Até então, quem não dispunha de recursos financeiros para o recolhimento imediato do ITCMD encontrava um obstáculo à conclusão do inventário, pois, mesmo havendo consenso entre os herdeiros quanto à partilha, a ausência de prévia quitação do imposto podia impedir a lavratura da escritura. Esse cenário, contudo, se altera, uma vez que a ausência de recolhimento do ITCMD ou de certidão negativa de débitos não pode mais, por si só, impedir a formalização do inventário pela via extrajudicial.
Isso não significa que o imposto tenha deixado de ser devido, pois não houve isenção, remissão ou qualquer outra forma de extinção da obrigação tributária, de modo que o ITCMD permanece exigível nos termos da legislação aplicável de cada Estado. A mudança repercute apenas no momento da formalização da escritura, uma vez que o recolhimento do tributo deixa de constituir requisito prévio para a sua lavratura, sem afastar a obrigação de declarar e recolher o imposto devido.
Para assegurar a transparência e a segurança jurídica quanto à obrigação tributária, a escritura deverá consignar expressamente a ciência das partes acerca das obrigações relacionadas ao ITCMD, cabendo ao tabelião, na hipótese de ausência de prévio recolhimento, comunicar a lavratura do ato ao Fisco competente, nos termos da regulamentação aplicável.
A nova regra também não afasta a obtenção das certidões relativas à situação fiscal do espólio para fins informativos, devendo eventual existência de débitos constar da escritura, sem que a ausência de certidão negativa constitua, por si só, impedimento à prática do ato, de modo a assegurar transparência quanto à situação tributária identificada.
Importa destacar, contudo, que a possibilidade de lavratura da escritura sem o prévio recolhimento do imposto não significa que as etapas subsequentes estejam igualmente dispensadas da observância das exigências fiscais aplicáveis, especialmente no caso de transferência de bens imóveis, cuja efetivação depende do registro da escritura perante o Cartório de Registro de Imóveis e pode estar sujeita a requisitos específicos previstos na legislação estadual, nas normas da Corregedoria competente e na regulamentação registral. Por essa razão, recomenda-se que os herdeiros avaliem, em cada caso, os possíveis reflexos da ausência de pagamento sobre o registro dos bens, a movimentação de ativos e a realização de negócios jurídicos posteriores.

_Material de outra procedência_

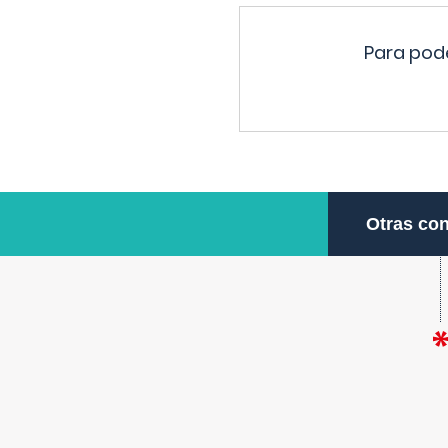
Para pode
Otras con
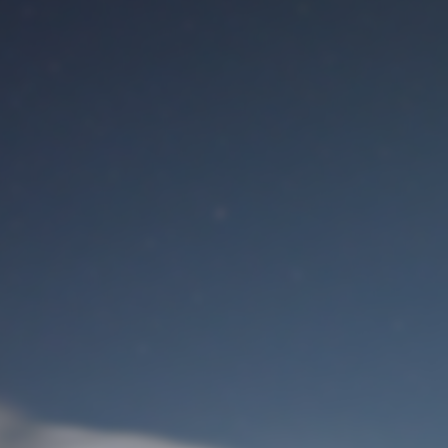
Benutzeranmeldung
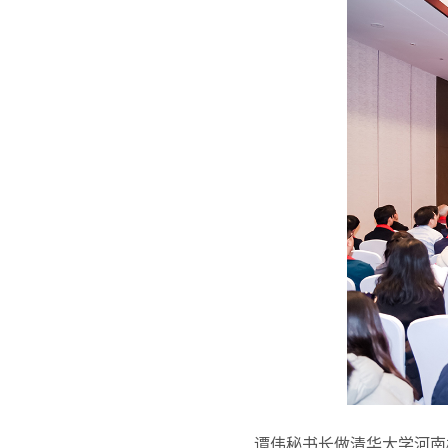
谭伟秘书长做清华大学河南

A mudança representa importante avanço na desjudicialização e na celeridade dos inventários, especialmente em situações nas quais os herdeiros dispõem de patrimônio, mas não possuem liquidez imediata para o recolhimento do ITCMD, circunstância que, até então, podia dificultar a formalização da sucessão e prolongar a indefinição patrimonial. Ao afastar o recolhimento prévio como condição à lavratura da escritura, o CNJ permite que a partilha seja formalizada sem que a ausência momentânea de liquidez constitua, por si só, impedimento à realização do ato.
Em síntese, o CNJ afastou um requisito que podia obstar a lavratura da escritura, sem dispensar o recolhimento do ITCMD ou o cumprimento das demais obrigações tributárias, razão pela qual o acompanhamento jurídico especializado permanece relevante para estruturar a partilha, antecipar seus efeitos fiscais e conduzir o inventário extrajudicial com maior segurança jurídica.